*** Exercise material ***

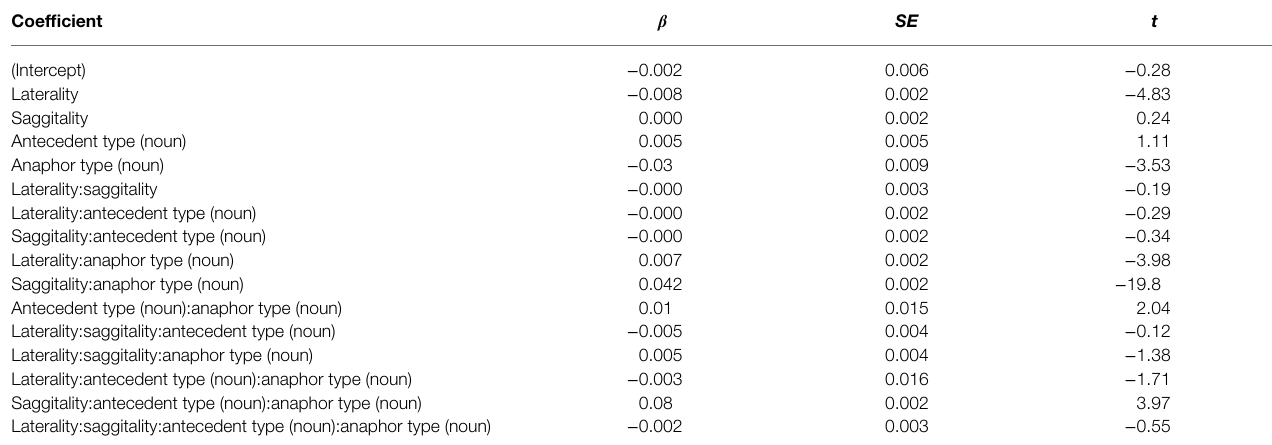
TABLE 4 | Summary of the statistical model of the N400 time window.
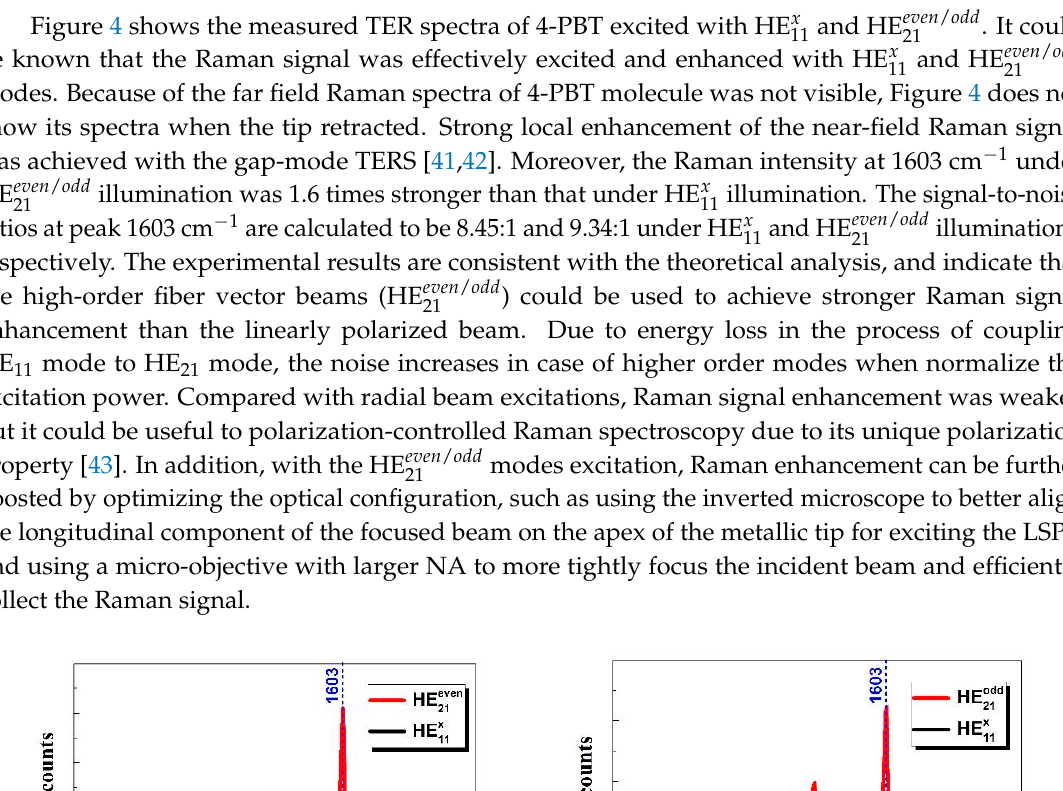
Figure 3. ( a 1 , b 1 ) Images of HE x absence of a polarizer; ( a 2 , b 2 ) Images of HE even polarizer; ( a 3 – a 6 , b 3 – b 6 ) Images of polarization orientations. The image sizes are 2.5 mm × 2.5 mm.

***
*** Exercise material ***

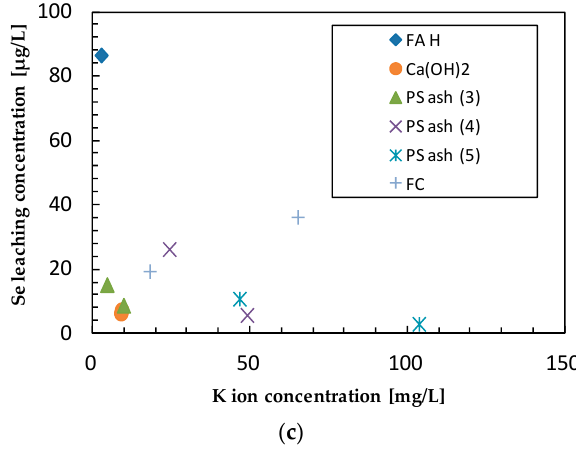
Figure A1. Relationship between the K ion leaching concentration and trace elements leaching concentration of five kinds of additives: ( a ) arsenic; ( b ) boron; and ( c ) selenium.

***

## Problem details
With the pictures removed, print only the lines starting at the line that has "TABLE 4 | Summary" and ending at the line that has "Figure 3. ( a", both ends included, exactly as they stand above.

## Response box
TABLE 4 | Summary of the statistical model of the N400 time window.
Figure 3. ( a 1 , b 1 ) Images of HE x absence of a polarizer; ( a 2 , b 2 ) Images of HE even polarizer; ( a 3 – a 6 , b 3 – b 6 ) Images of polarization orientations. The image sizes are 2.5 mm × 2.5 mm.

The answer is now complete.